*ABOUT THIS EXERCISE*.
From the records below, output exactly the lines running from the line containing "de paysage, des" through the line containing "Cookies et données personnelles", and no others.

(Transcribed page contents)
--- --- ---
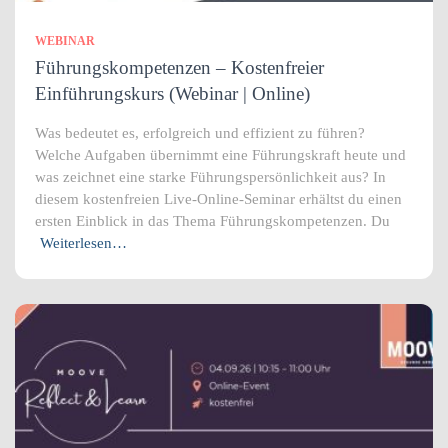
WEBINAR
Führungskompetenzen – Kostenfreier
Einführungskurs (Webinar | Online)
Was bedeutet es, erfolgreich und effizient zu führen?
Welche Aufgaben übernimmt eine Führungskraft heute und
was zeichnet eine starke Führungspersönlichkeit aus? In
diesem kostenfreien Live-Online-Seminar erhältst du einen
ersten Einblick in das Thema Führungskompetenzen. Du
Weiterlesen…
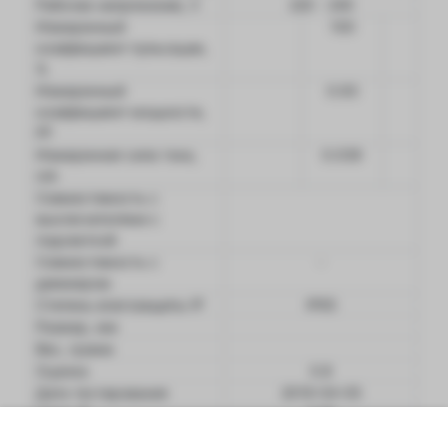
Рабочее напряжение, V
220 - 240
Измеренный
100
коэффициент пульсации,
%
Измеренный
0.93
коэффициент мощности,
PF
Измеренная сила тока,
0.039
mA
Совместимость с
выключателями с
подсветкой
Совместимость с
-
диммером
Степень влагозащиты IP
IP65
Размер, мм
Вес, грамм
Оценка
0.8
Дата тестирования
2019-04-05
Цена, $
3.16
--- --- ---
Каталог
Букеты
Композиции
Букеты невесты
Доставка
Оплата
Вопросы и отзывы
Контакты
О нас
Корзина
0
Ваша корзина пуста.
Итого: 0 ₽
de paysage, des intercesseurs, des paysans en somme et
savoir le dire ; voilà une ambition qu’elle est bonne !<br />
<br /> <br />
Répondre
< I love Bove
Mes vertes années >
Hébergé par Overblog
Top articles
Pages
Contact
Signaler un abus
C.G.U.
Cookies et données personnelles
--- --- ---
*SOLUTION TO THIS EXERCISE*.
de paysage, des intercesseurs, des paysans en somme et
savoir le dire ; voilà une ambition qu’elle est bonne !<br />
<br /> <br />
Répondre
< I love Bove
Mes vertes années >
Hébergé par Overblog
Top articles
Pages
Contact
Signaler un abus
C.G.U.
Cookies et données personnelles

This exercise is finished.